6. I have examined the materials available on record as well as the impugned order. The impugned order is very much specific on the point that the learned Magistrate before taking cognizance had examined the materials available on record. Moreover, at the time of taking cognizance, the Magistrate is not required to give a detailed description of the allegation in the order. It is the complete satisfaction of the Magistrate on the basis of material available before him disclosing prima facie commission of the offence to further proceed in the case. On perusal of the impugned order, I do not find that there is error in the order of the learned Magistrate. So far as submission advanced by Yogendra Prasad Sinha that the Annexure-2 in absence of disclosure of commission of any offence may not be considered as complaint under Section 2(d) of the Cr.P.C. I am of the view that the learned Magistrate has not proceeded in the present case only on the basis of Annexure-2, but the learned Magistrate has proceeded after examining the statement of the complainant as well as evidence of two witnesses, who were examined in support of the complainant. If the complainant orally makes an allegation for commission of an offence before the Magistrate, the same allegation can be considered as complaint in view of Section 2(d) of the Code of Criminal Procedure. So far as allegation of malafide or malice is concerned, I am of the view that it is very easy to make an allegation of malafide, but at the same time, it is difficult to prove the same and that too at this stage, it would be difficult to examine as to whether the said complaint was filed maliciously or not. All these things can be looked into by the competent court at appropriate stage. While exercising power under Section 482 of the Code of Criminal Procedure unless, exceptional case is made out, it is not appropriate to interfere at initial or interlocutory stage in a criminal case and as such I am of the view that in the facts and circumstances of the present case, it is not advisable to exercise jurisdiction under Section 482 of the Cr.P.C. in favour of the petitioners.

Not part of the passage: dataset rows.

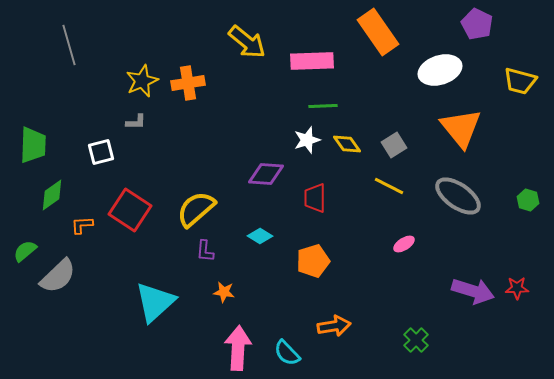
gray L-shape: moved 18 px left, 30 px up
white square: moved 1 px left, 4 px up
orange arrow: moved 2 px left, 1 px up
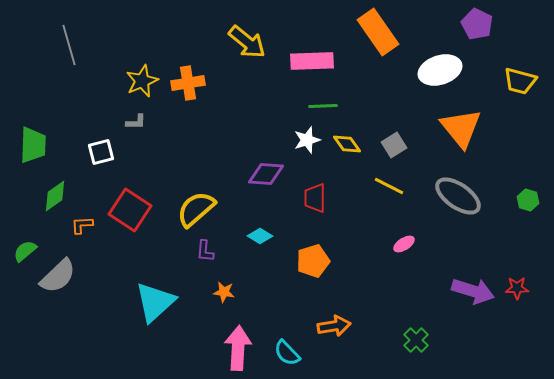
green diamond: moved 3 px right, 1 px down
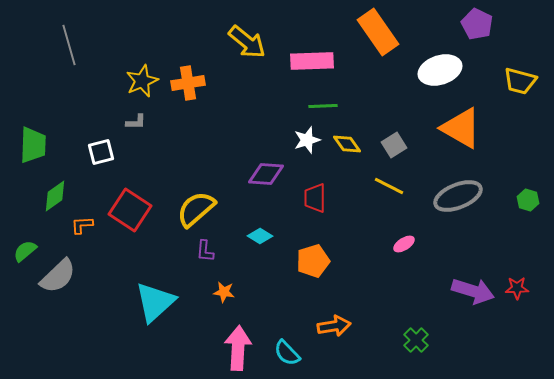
orange triangle: rotated 21 degrees counterclockwise
gray ellipse: rotated 57 degrees counterclockwise
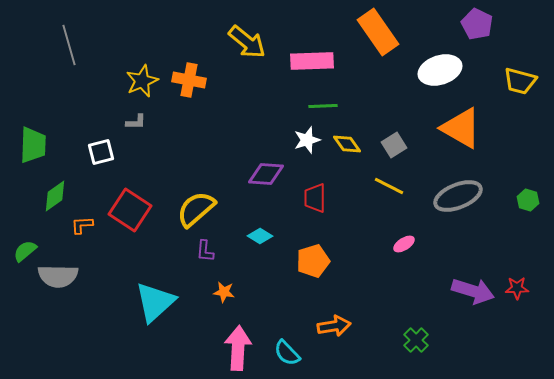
orange cross: moved 1 px right, 3 px up; rotated 20 degrees clockwise
gray semicircle: rotated 45 degrees clockwise
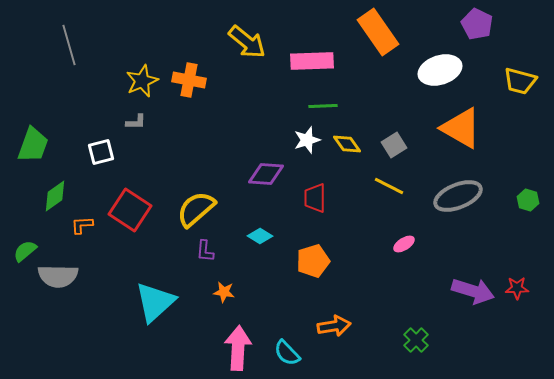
green trapezoid: rotated 18 degrees clockwise
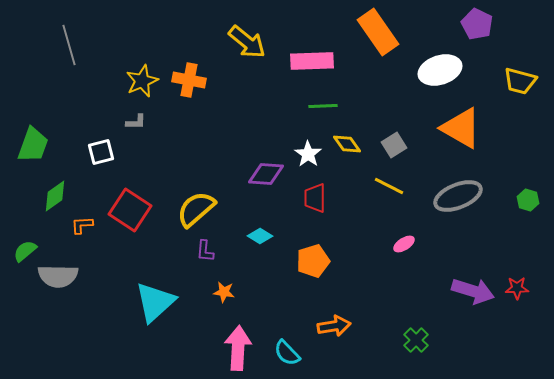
white star: moved 1 px right, 14 px down; rotated 20 degrees counterclockwise
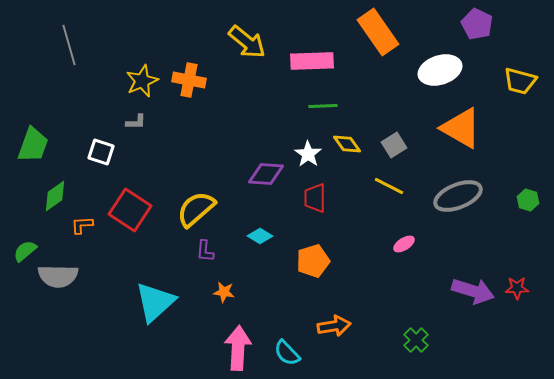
white square: rotated 32 degrees clockwise
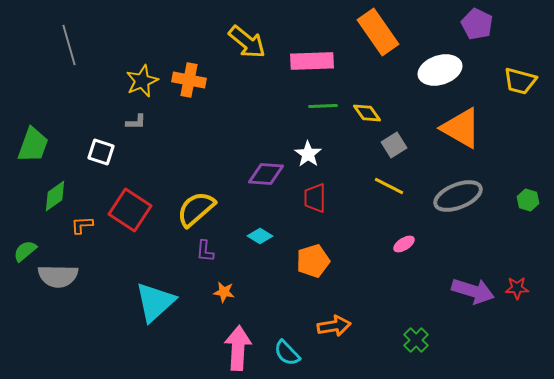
yellow diamond: moved 20 px right, 31 px up
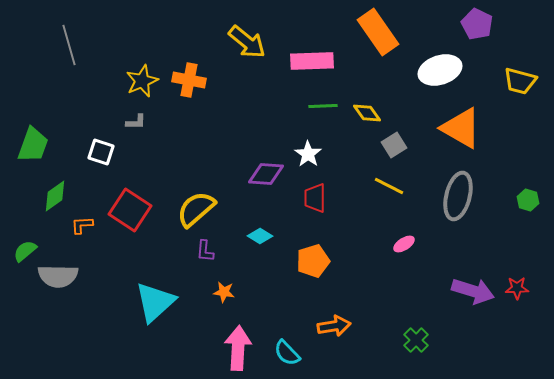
gray ellipse: rotated 54 degrees counterclockwise
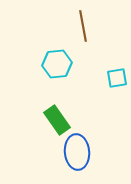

7. While challenging the order of the cognizance except impugned order, copy of F.I.F. and Annexure-2, the petitioners have not brought on record any other material such as statement of complainant, which was recorded on S.A. as well as evidence of two witnesses, who were examined in support of the complaint.

8. Accordingly, I do not find any merit in this petition and petition stands rejected.

9. In this case, order of stay of further proceeding in Complaint Case No. 550 of 1995/Tr. No. 546 of 1998 is continuing since 12.8.1999. In view of rejection of this petition, the order of stay stands automatically vacated.

10. Let a copy of this order be communicated to the court below forthwith.